So...maybe you popped over to White Coat recently and read his post on the tragic death in a NY waiting room. It's an excellent post and I must admit feeling fairly shaken when I initially watched the video of Esmin Green hitting the floor and no one doing anything about it.
Now I feel bad about my Dying Swan post as Waittimes linked to it (which was flattering I must admit) but he mentioned the Green case and I felt compelled to leave a long rambling comment on his site to redeem my not-completely-heartless-health-care-practitioner-self.
I don't want to come across as someone who doesn't give a damn about my patients. Because actually, I do. Too much of a damn sometimes. And although I enjoy the twisted black humor of critical care, and get a chuckle out of health care related rants, that is not fundamentally what I am about.
It makes me cringe sometimes when I read comments/postings on some of the med blogs out there. One comment that will forever stand out in my mind was by a certain well circulated medblogger who referred to the drug addicts she brings to the hospital as "pieces of shit".

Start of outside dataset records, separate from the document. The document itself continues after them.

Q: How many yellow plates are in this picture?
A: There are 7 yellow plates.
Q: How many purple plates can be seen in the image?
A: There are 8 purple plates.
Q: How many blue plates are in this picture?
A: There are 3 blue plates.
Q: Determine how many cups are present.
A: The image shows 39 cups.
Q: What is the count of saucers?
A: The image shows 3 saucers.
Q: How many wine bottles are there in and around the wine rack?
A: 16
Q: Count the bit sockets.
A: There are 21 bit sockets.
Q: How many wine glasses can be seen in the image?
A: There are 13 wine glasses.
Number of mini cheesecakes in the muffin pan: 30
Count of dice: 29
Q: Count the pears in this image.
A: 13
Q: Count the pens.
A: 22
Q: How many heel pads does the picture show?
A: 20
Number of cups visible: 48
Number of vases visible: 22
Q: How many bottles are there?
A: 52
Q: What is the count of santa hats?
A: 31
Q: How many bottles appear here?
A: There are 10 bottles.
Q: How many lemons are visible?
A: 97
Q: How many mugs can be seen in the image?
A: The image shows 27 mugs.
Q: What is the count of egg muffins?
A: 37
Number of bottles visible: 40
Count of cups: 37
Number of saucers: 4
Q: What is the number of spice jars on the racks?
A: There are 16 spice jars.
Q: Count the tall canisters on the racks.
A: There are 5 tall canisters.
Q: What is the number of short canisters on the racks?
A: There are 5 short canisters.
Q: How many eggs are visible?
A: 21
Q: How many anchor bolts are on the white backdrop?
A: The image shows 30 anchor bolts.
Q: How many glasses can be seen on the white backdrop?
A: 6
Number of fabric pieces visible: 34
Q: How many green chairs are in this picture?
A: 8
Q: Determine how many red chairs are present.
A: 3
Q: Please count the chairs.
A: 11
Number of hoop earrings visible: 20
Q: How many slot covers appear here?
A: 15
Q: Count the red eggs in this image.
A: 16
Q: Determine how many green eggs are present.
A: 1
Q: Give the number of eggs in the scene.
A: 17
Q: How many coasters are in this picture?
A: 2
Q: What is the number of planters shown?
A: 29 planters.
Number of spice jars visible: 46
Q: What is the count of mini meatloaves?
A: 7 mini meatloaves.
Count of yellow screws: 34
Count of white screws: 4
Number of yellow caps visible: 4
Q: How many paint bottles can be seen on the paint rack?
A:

I think people with that mentality should not be allowed to practice. You cannot tell me that someone with that mindset gives the highest standard of care/compassion to their patients. Which is what people deserve.
We are so quick to judge others (and I am not immune obviously) but it is this apparent holier-than-though-superiority complex that sometimes makes me want to peel potatoes in the back room of a kitchen for a living.
Because at the heart of it (double entendre intended) we are servants. And I don't mean that in a demeaning way. We serve the sick. It is a wonderfully uplifting task at its essence, if you ask me. But sometimes that gets lost in the stress, the impatient patients, the putrid odors, the dirty work, the lack of compliance, the lack of co-worker support, the egos, the workload...I could go on.
So yes, humor is an excellent way to process things, and I hope that my slant on situations and events are not seen as crass or unfeeling. Sometimes I suppose I just want to be a jackass. But for the most part I am happy to be at their service.